This Department contributes to all curriculum components of Introduction to Clinical Medicine, Core Clerkship. In addition, see the Elective Program for elective opportunities.
(2) This course will teach all parts of history taking and physical examination in an objective and structured fashion. The course will be taught in small groups with one or two group leaders who will take the students through the principles of history taking and physical examination in a prearranged and structured mode. In the second and third week of the course, the students are asked to hone their skills by doing one written case report and physical examinations on patients from the ward. In the latter two weeks of the course, the students continue to refine their skills in groups, at the bedside, with their tutor.
At the end of this course, students will be able to demonstrate the basic skills of physical examination on a peer or on selected real patients. Students will be able to produce a written case report combining information from both a complete history and a complete physical examination of a real patient.

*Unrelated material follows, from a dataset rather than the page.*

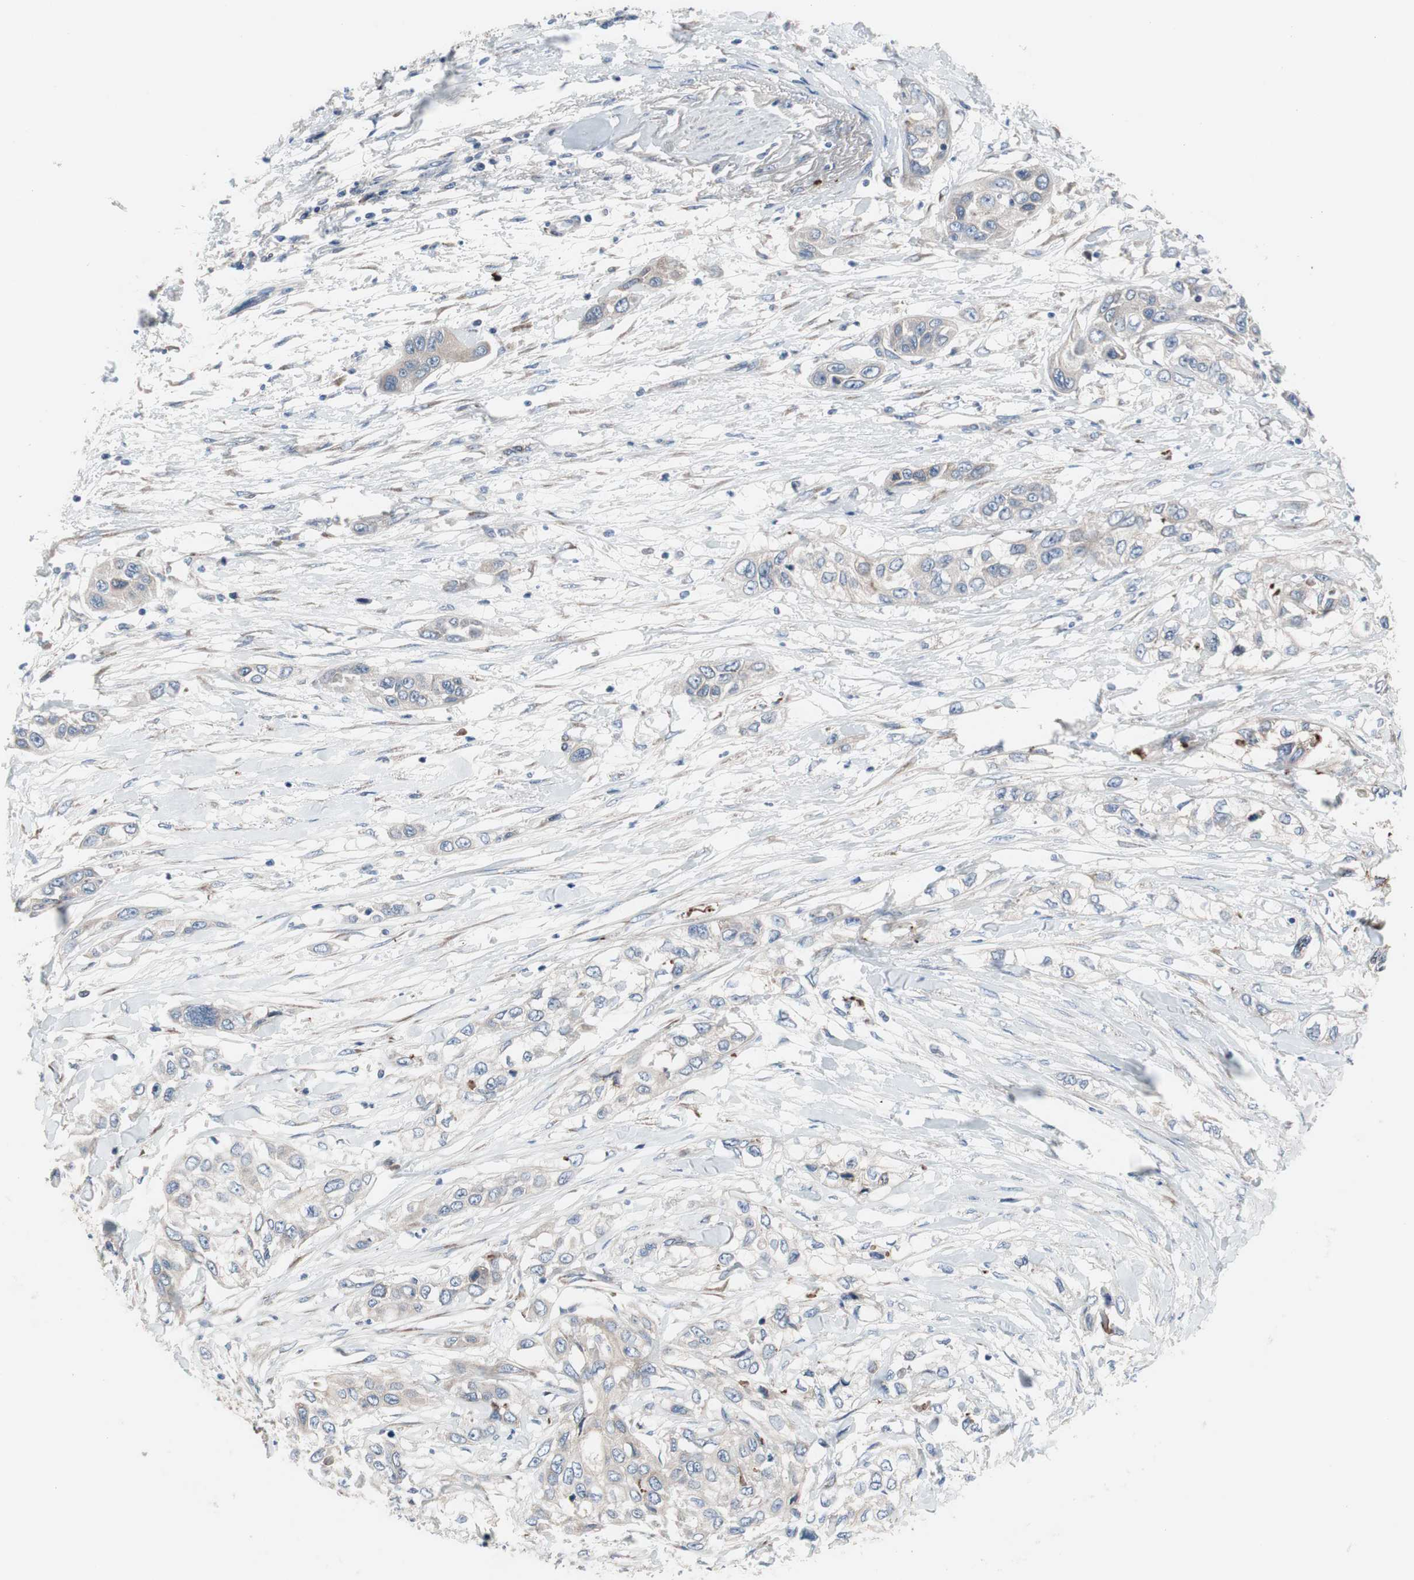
{"staining": {"intensity": "weak", "quantity": ">75%", "location": "cytoplasmic/membranous"}, "tissue": "pancreatic cancer", "cell_type": "Tumor cells", "image_type": "cancer", "snomed": [{"axis": "morphology", "description": "Adenocarcinoma, NOS"}, {"axis": "topography", "description": "Pancreas"}], "caption": "Adenocarcinoma (pancreatic) stained with a brown dye demonstrates weak cytoplasmic/membranous positive positivity in approximately >75% of tumor cells.", "gene": "KANSL1", "patient": {"sex": "female", "age": 70}}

Examination of the rectum, breast and genitalia is not covered in this course.
The course is taught over four weeks in small groups with one or two group leaders, both in a classroom and at the bedside with real patients.
(1) The objectives of this course are to familiarize students with the basic ethical and legal issues and problems arising in clinical medicine and to develop the skills needed to identify and resolve ethical dilemmas. Emphasis is placed on the following subjects: informed consent, risk disclosure, patient competence, confidentiality, research ethics, discontinuing life support, physician impairment, and ethics in the team context.
(7) In this ten-week multi-disciplinary course, the student has the opportunity to build further on the clinical skills developed in the course on ICM-A. The students perform full history and physical examinations on assigned patients, write up the cases (including a discussion of the clinical - basic science correlations), and present the case orally to their tutors. Through bedside teaching sessions in small groups, they develop clinical skills. Seminars give an approach to the diagnosis of common problems in Internal Medicine.
(8) This course consists of an eight week clinical rotation in General Medicine.